_The task:_
Reproduce every line of text in the items below without any changes. Leave the pictures out of your answer.

_Entries supplied:_
▬▬▬

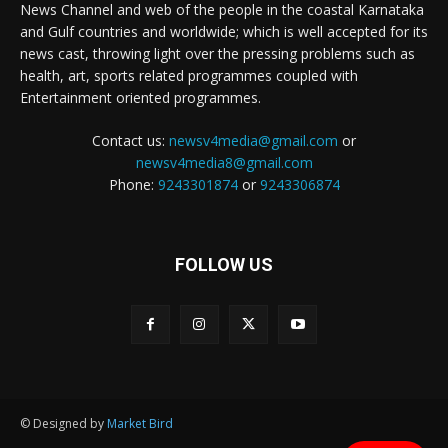
News Channel and web of the people in the coastal Karnataka
and Gulf countries and worldwide; which is well accepted for its
news cast, throwing light over the pressing problems such as
health, art, sports related programmes coupled with
Entertainment oriented programmes.
Contact us:
newsv4media@gmail.com
or
newsv4media8@gmail.com
Phone:
9243301874
or
9243306874
FOLLOW US
© Designed by
Market Bird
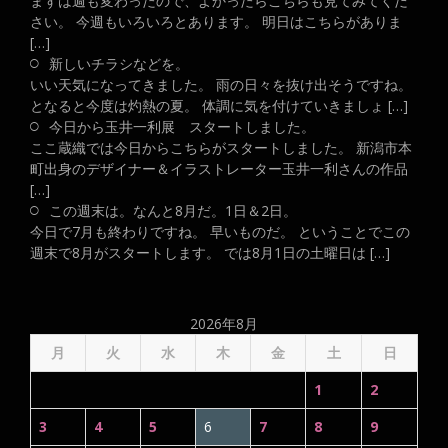
まずは週も変わったので、よかったらこちらも見てみてくだ
さい。 今週もいろいろとあります。 明日はこちらがありま
[…]
新しいチラシなどを。
いい天気になってきました。 雨の日々を抜け出そうですね。
となると今度は灼熱の夏。 体調に気を付けていきましょ […]
今日から玉井一利展 スタートしました。
ここ蔵織では今日からこちらがスタートしました。 新潟市本
町出身のデザイナー＆イラストレーター玉井一利さんの作品
[…]
この週末は。なんと8月だ。1日＆2日。
今日で7月も終わりですね。 早いものだ。 ということでこの
週末で8月がスタートします。 では8月1日の土曜日は […]
2026年8月
月
火
水
木
金
土
日
1
2
3
4
5
6
7
8
9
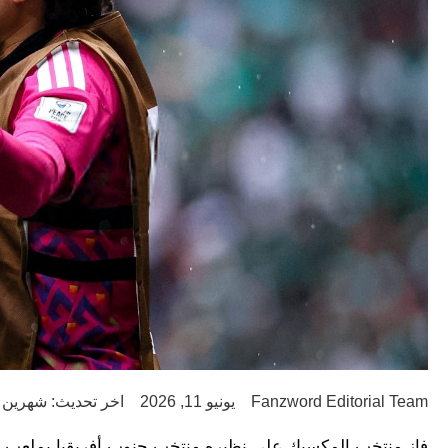
Fanzword Editorial Team
يونيو 11, 2026
اخر تحديث: شهرين ago
فاز منتخب المكسيك على نظيره منتخب جنوب أفريقيا بملعب أزتيكا بنتيجة 2-0، وذلك في افتتاح منافسا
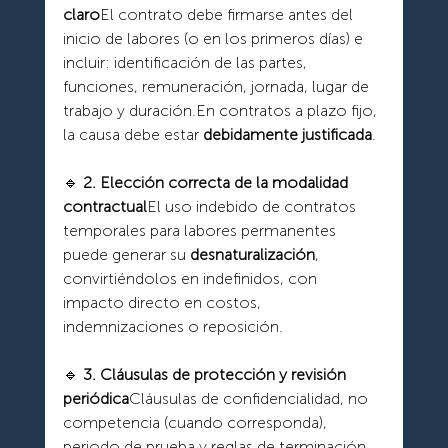
claro
El contrato debe firmarse antes del 
inicio de labores (o en los primeros días) e 
incluir: identificación de las partes, 
funciones, remuneración, jornada, lugar de 
trabajo y duración.En contratos a plazo fijo, 
la causa debe estar 
debidamente justificada
.
🔹 
2. Elección correcta de la modalidad 
contractual
El uso indebido de contratos 
temporales para labores permanentes 
puede generar su 
desnaturalización
, 
convirtiéndolos en indefinidos, con 
impacto directo en costos, 
indemnizaciones o reposición.
🔹 
3. Cláusulas de protección y revisión 
periódica
Cláusulas de confidencialidad, no 
competencia (cuando corresponda), 
periodo de prueba y reglas de terminación 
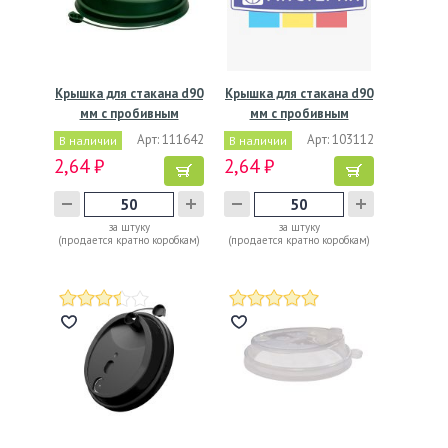
Крышка для стакана d90
Крышка для стакана d90
мм с пробивным
мм с пробивным
слотом…
слотом…
Арт: 111642
Арт: 103112
В наличии
В наличии
2,64 ₽
2,64 ₽
за штуку
за штуку
(продается кратно коробкам)
(продается кратно коробкам)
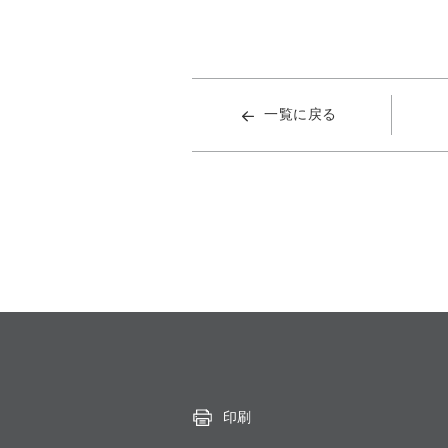
一覧に戻る
印刷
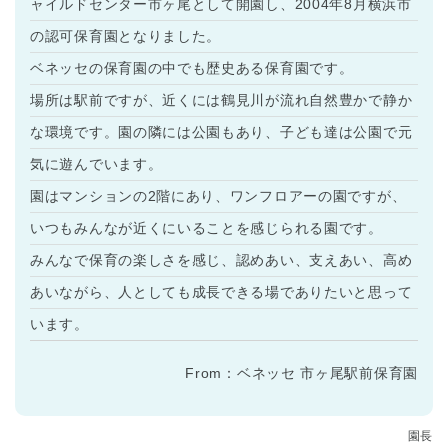
ャイルドセンター市ヶ尾として開園し、2004年8月横浜市
の認可保育園となりました。
ベネッセの保育園の中でも歴史ある保育園です。
場所は駅前ですが、近くには鶴見川が流れ自然豊かで静か
な環境です。園の隣には公園もあり、子ども達は公園で元
気に遊んでいます。
園はマンションの2階にあり、ワンフロアーの園ですが、
いつもみんなが近くにいることを感じられる園です。
みんなで保育の楽しさを感じ、認めあい、支えあい、高め
あいながら、人としても成長できる場でありたいと思って
います。
From：ベネッセ 市ヶ尾駅前保育園
園長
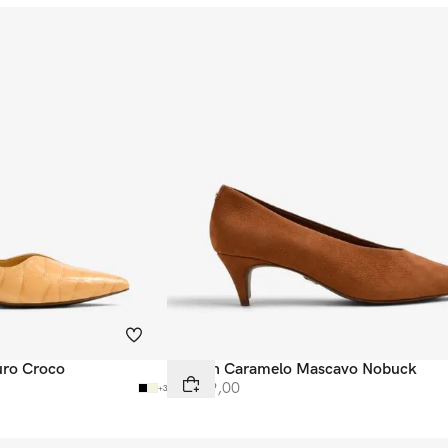
uro Croco
Scarpin Caramelo Mascavo Nobuck
R$
599
,
00
+
3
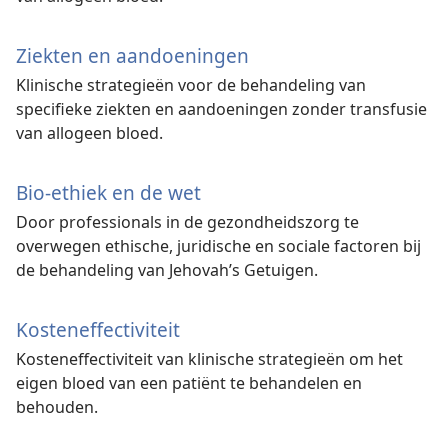
Ziekten en aandoeningen
Klinische strategieën voor de behandeling van
specifieke ziekten en aandoeningen zonder transfusie
van allogeen bloed.
Bio-ethiek en de wet
Door professionals in de gezondheidszorg te
overwegen ethische, juridische en sociale factoren bij
de behandeling van Jehovah’s Getuigen.
Kosteneffectiviteit
Kosteneffectiviteit van klinische strategieën om het
eigen bloed van een patiënt te behandelen en
behouden.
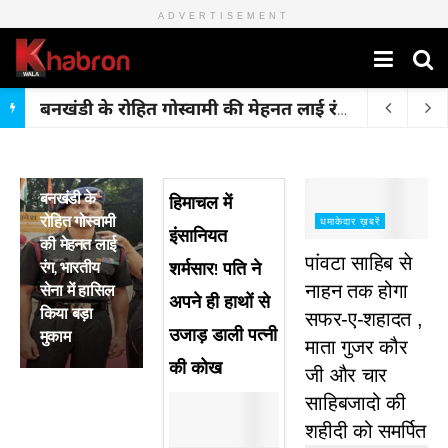
ADVERTISEMENT
बनखंडी के रोहित गोस्वामी की मेहनत लाई रंग, भारतीय सेना में हासिल किया बड़ा मुकाम
मुख्य ख़बरें
बनखंडी के
हिमाचल में
रोहित गोस्वामी
धमाकेदार ख़बरें
इंसानियत
की मेहनत लाई
पांवटा साहिब से
रंग, भारतीय
शर्मसार! पति ने
सेना में हासिल
नाहन तक होगा
अपने ही हाथों से
किया बड़ा
सफर-ए-शहादत ,
उजाड़ डाली पत्नी
मुकाम
माता गुजर कौर
की कोख
जी और चार
साहिबजादो की
शहीदी को समर्पित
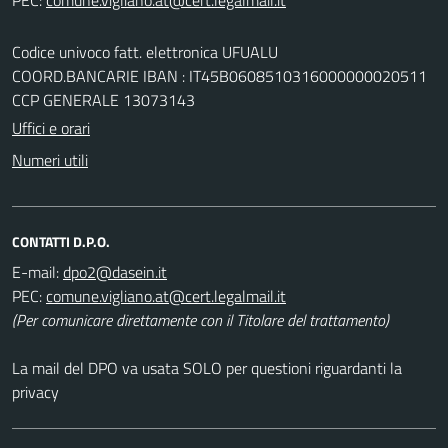
Codice univoco fatt. elettronica UFUALU
COORD.BANCARIE IBAN : IT45B0608510316000000020511
CCP GENERALE 13073143
Uffici e orari
Numeri utili
CONTATTI D.P.O.
E-mail:
PEC:
(Per comunicare direttamente con il Titolare del trattamento)
La mail del DPO va usata SOLO per questioni riguardanti la
privacy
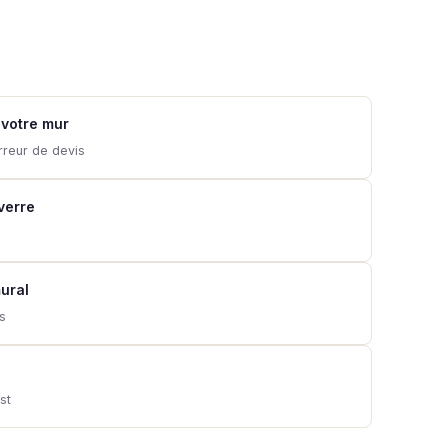
 votre mur
rreur de devis
 verre
ural
ns
st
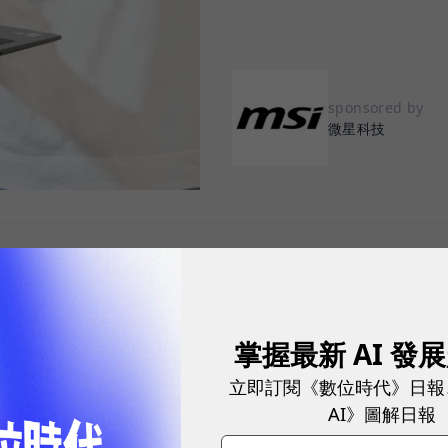
sponsored by
微星科技
度滲透職場，從會議記錄、文件撰寫、資料搜尋、內容
都開始思考：「我懂得善用 AI 嗎？我的硬體跟得上
掌握最新 AI 發
立即訂閱《數位時代》日報
C 的期待，已從單純搭載最新處理器，擴展到如何將 AI
AI》圖解日報
合。微星科技（MSI）最新推出的 Prestige 14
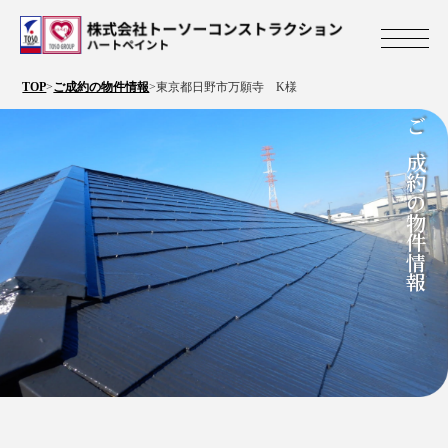
株式会社トーソ
TOP
>
ご成約の物件情報
>
東京都日野市万願寺 K様
ご成約の物件情報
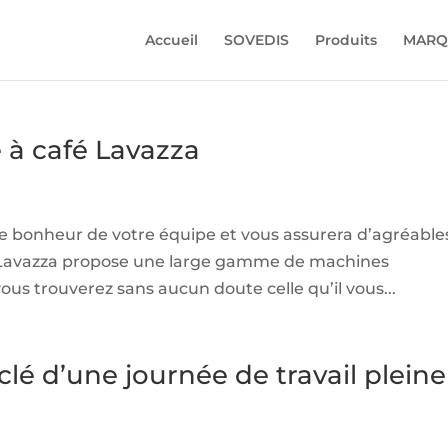
Accueil
SOVEDIS
Produits
MARQ
 à café Lavazza
a le bonheur de votre équipe et vous assurera d’agréable
? Lavazza propose une large gamme de machines
vous trouverez sans aucun doute celle qu’il vous...
 clé d’une journée de travail pleine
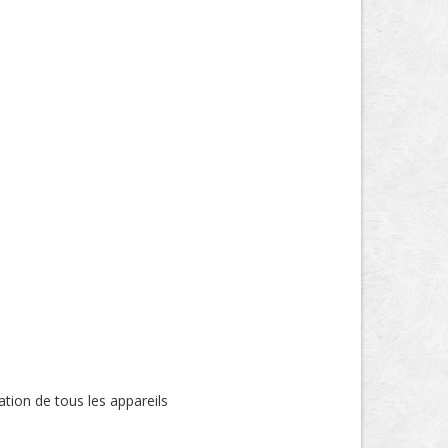
tion de tous les appareils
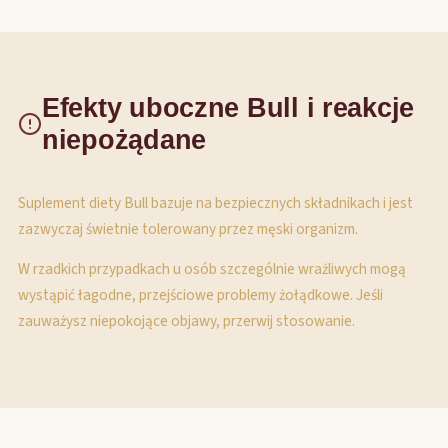
Efekty uboczne Bull i reakcje
niepożądane
Suplement diety Bull bazuje na bezpiecznych składnikach i jest
zazwyczaj świetnie tolerowany przez męski organizm.
W rzadkich przypadkach u osób szczególnie wrażliwych mogą
wystąpić łagodne, przejściowe problemy żołądkowe. Jeśli
zauważysz niepokojące objawy, przerwij stosowanie.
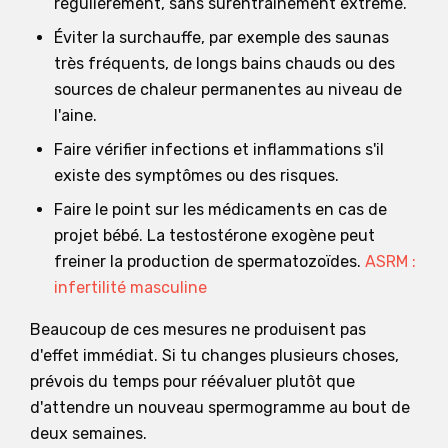
régulièrement, sans surentraînement extrême.
Éviter la surchauffe, par exemple des saunas
très fréquents, de longs bains chauds ou des
sources de chaleur permanentes au niveau de
l'aine.
Faire vérifier infections et inflammations s'il
existe des symptômes ou des risques.
Faire le point sur les médicaments en cas de
projet bébé. La testostérone exogène peut
freiner la production de spermatozoïdes.
ASRM :
infertilité masculine
Beaucoup de ces mesures ne produisent pas
d'effet immédiat. Si tu changes plusieurs choses,
prévois du temps pour réévaluer plutôt que
d'attendre un nouveau spermogramme au bout de
deux semaines.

▬▬▬

_Solution to this problem:_
News Channel and web of the people in the coastal Karnataka
and Gulf countries and worldwide; which is well accepted for its
news cast, throwing light over the pressing problems such as
health, art, sports related programmes coupled with
Entertainment oriented programmes.
Contact us:
newsv4media@gmail.com
or
newsv4media8@gmail.com
Phone:
9243301874
or
9243306874
FOLLOW US
© Designed by
Market Bird
まずは週も変わったので、よかったらこちらも見てみてくだ
さい。 今週もいろいろとあります。 明日はこちらがありま
[…]
新しいチラシなどを。
いい天気になってきました。 雨の日々を抜け出そうですね。
となると今度は灼熱の夏。 体調に気を付けていきましょ […]
今日から玉井一利展 スタートしました。
ここ蔵織では今日からこちらがスタートしました。 新潟市本
町出身のデザイナー＆イラストレーター玉井一利さんの作品
[…]
この週末は。なんと8月だ。1日＆2日。
今日で7月も終わりですね。 早いものだ。 ということでこの
週末で8月がスタートします。 では8月1日の土曜日は […]
2026年8月
月
火
水
木
金
土
日
1
2
3
4
5
6
7
8
9
Fanzword Editorial Team
يونيو 11, 2026
اخر تحديث: شهرين ago
فاز منتخب المكسيك على نظيره منتخب جنوب أفريقيا بملعب أزتيكا بنتيجة 2-0، وذلك في افتتاح منافسا
claro
El contrato debe firmarse antes del 
inicio de labores (o en los primeros días) e 
incluir: identificación de las partes, 
funciones, remuneración, jornada, lugar de 
trabajo y duración.En contratos a plazo fijo, 
la causa debe estar 
debidamente justificada
.
🔹 
2. Elección correcta de la modalidad 
contractual
El uso indebido de contratos 
temporales para labores permanentes 
puede generar su 
desnaturalización
, 
convirtiéndolos en indefinidos, con 
impacto directo en costos, 
indemnizaciones o reposición.
🔹 
3. Cláusulas de protección y revisión 
periódica
Cláusulas de confidencialidad, no 
competencia (cuando corresponda), 
periodo de prueba y reglas de terminación 
Крышка для стакана d90
Крышка для стакана d90
мм с пробивным
мм с пробивным
слотом…
слотом…
Арт: 111642
Арт: 103112
В наличии
В наличии
2,64 ₽
2,64 ₽
за штуку
за штуку
(продается кратно коробкам)
(продается кратно коробкам)
一覧に戻る
印刷
ャイルドセンター市ヶ尾として開園し、2004年8月横浜市
の認可保育園となりました。
ベネッセの保育園の中でも歴史ある保育園です。
場所は駅前ですが、近くには鶴見川が流れ自然豊かで静か
な環境です。園の隣には公園もあり、子ども達は公園で元
気に遊んでいます。
園はマンションの2階にあり、ワンフロアーの園ですが、
いつもみんなが近くにいることを感じられる園です。
みんなで保育の楽しさを感じ、認めあい、支えあい、高め
あいながら、人としても成長できる場でありたいと思って
います。
From：ベネッセ 市ヶ尾駅前保育園
園長
uro Croco
Scarpin Caramelo Mascavo Nobuck
R$
599
,
00
+
3
Ziekten en aandoeningen
Klinische strategieën voor de behandeling van
specifieke ziekten en aandoeningen zonder transfusie
van allogeen bloed.
Bio-ethiek en de wet
Door professionals in de gezondheidszorg te
overwegen ethische, juridische en sociale factoren bij
de behandeling van Jehovah’s Getuigen.
Kosteneffectiviteit
Kosteneffectiviteit van klinische strategieën om het
eigen bloed van een patiënt te behandelen en
behouden.
ADVERTISEMENT
बनखंडी के रोहित गोस्वामी की मेहनत लाई रंग, भारतीय सेना में हासिल किया बड़ा मुकाम
मुख्य ख़बरें
बनखंडी के
हिमाचल में
रोहित गोस्वामी
धमाकेदार ख़बरें
इंसानियत
की मेहनत लाई
पांवटा साहिब से
रंग, भारतीय
शर्मसार! पति ने
सेना में हासिल
नाहन तक होगा
अपने ही हाथों से
किया बड़ा
सफर-ए-शहादत ,
उजाड़ डाली पत्नी
मुकाम
माता गुजर कौर
की कोख
जी और चार
साहिबजादो की
शहीदी को समर्पित
Codice univoco fatt. elettronica UFUALU
COORD.BANCARIE IBAN : IT45B0608510316000000020511
CCP GENERALE 13073143
Uffici e orari
Numeri utili
CONTATTI D.P.O.
E-mail:
PEC:
(Per comunicare direttamente con il Titolare del trattamento)
La mail del DPO va usata SOLO per questioni riguardanti la
privacy
 votre mur
rreur de devis
 verre
ural
ns
st
sponsored by
微星科技
度滲透職場，從會議記錄、文件撰寫、資料搜尋、內容
都開始思考：「我懂得善用 AI 嗎？我的硬體跟得上
掌握最新 AI 發
立即訂閱《數位時代》日報
C 的期待，已從單純搭載最新處理器，擴展到如何將 AI
AI》圖解日報
合。微星科技（MSI）最新推出的 Prestige 14
株式会社トーソ
TOP
>
ご成約の物件情報
>
東京都日野市万願寺 K様
ご成約の物件情報
Accueil
SOVEDIS
Produits
MARQ
 à café Lavazza
a le bonheur de votre équipe et vous assurera d’agréable
? Lavazza propose une large gamme de machines
vous trouverez sans aucun doute celle qu’il vous...
 clé d’une journée de travail pleine
tion de tous les appareils
Efekty uboczne Bull i reakcje
niepożądane
Suplement diety Bull bazuje na bezpiecznych składnikach i jest
zazwyczaj świetnie tolerowany przez męski organizm.
W rzadkich przypadkach u osób szczególnie wrażliwych mogą
wystąpić łagodne, przejściowe problemy żołądkowe. Jeśli
zauważysz niepokojące objawy, przerwij stosowanie.
régulièrement, sans surentraînement extrême.
Éviter la surchauffe, par exemple des saunas
très fréquents, de longs bains chauds ou des
sources de chaleur permanentes au niveau de
l'aine.
Faire vérifier infections et inflammations s'il
existe des symptômes ou des risques.
Faire le point sur les médicaments en cas de
projet bébé. La testostérone exogène peut
freiner la production de spermatozoïdes.
ASRM :
infertilité masculine
Beaucoup de ces mesures ne produisent pas
d'effet immédiat. Si tu changes plusieurs choses,
prévois du temps pour réévaluer plutôt que
d'attendre un nouveau spermogramme au bout de
deux semaines.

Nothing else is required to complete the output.